(Extracted page text data)
+===+

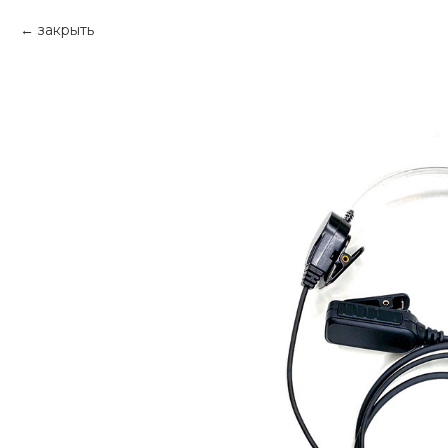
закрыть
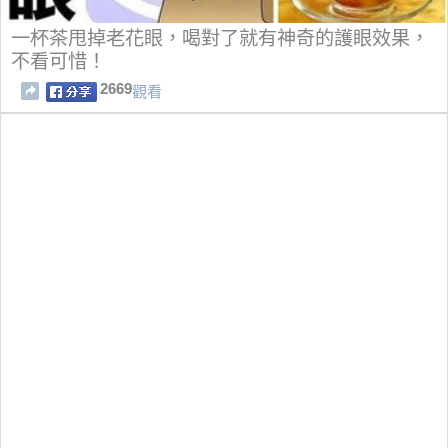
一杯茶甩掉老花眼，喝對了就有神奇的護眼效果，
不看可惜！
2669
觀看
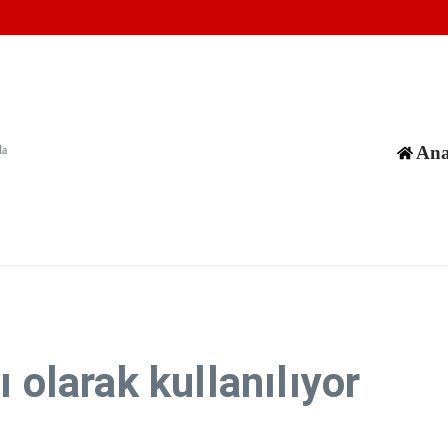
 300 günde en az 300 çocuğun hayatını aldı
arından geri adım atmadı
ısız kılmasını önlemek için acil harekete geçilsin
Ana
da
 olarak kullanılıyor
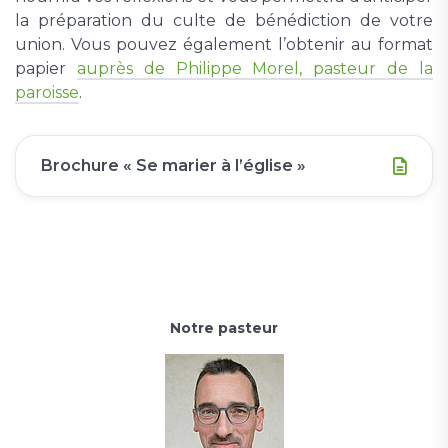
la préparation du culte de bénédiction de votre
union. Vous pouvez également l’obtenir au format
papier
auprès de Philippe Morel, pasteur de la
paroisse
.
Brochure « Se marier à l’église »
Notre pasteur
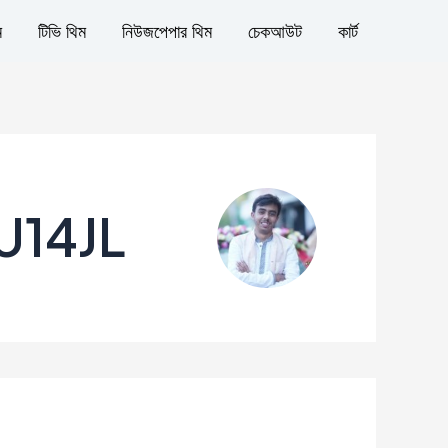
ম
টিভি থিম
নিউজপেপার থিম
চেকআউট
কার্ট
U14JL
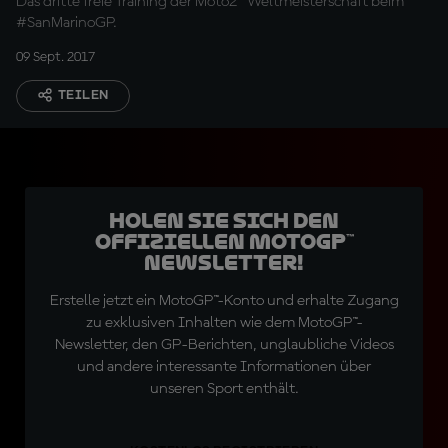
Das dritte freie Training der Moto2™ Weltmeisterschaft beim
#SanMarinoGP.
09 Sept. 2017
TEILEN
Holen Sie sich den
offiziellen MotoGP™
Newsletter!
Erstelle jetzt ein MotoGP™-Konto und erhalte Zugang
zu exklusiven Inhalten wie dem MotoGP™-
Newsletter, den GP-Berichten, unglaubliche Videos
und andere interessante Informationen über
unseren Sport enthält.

+===+

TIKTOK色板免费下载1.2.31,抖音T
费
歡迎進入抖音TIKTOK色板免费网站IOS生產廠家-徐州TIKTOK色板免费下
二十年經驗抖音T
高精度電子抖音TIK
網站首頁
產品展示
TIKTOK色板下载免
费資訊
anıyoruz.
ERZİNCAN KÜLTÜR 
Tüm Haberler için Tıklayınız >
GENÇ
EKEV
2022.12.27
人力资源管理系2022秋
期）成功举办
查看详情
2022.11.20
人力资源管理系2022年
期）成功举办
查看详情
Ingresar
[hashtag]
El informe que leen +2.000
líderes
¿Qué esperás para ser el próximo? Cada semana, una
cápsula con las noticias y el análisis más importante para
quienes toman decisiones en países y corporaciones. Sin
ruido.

+===+

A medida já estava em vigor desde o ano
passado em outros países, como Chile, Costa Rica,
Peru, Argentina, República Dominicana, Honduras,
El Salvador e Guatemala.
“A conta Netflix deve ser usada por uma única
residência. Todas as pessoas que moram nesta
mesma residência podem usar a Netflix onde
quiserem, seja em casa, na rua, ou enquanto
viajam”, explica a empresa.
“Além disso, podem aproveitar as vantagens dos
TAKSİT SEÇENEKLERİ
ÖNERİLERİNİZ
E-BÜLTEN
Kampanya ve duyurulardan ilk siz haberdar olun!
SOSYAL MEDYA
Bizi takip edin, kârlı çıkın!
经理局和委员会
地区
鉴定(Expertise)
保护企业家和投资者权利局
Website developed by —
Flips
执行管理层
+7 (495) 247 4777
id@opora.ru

+===+

* [Exercise goal]: Convert the records from the line containing "Das dritte freie" through the line containing "unseren Sport enthält." into a JSON list of strings, one string per line, omitting any blank lines.

* [Task result]:
[
  "Das dritte freie Training der Moto2™ Weltmeisterschaft beim",
  "#SanMarinoGP.",
  "09 Sept. 2017",
  "TEILEN",
  "Holen Sie sich den",
  "offiziellen MotoGP™",
  "Newsletter!",
  "Erstelle jetzt ein MotoGP™-Konto und erhalte Zugang",
  "zu exklusiven Inhalten wie dem MotoGP™-",
  "Newsletter, den GP-Berichten, unglaubliche Videos",
  "und andere interessante Informationen über",
  "unseren Sport enthält."
]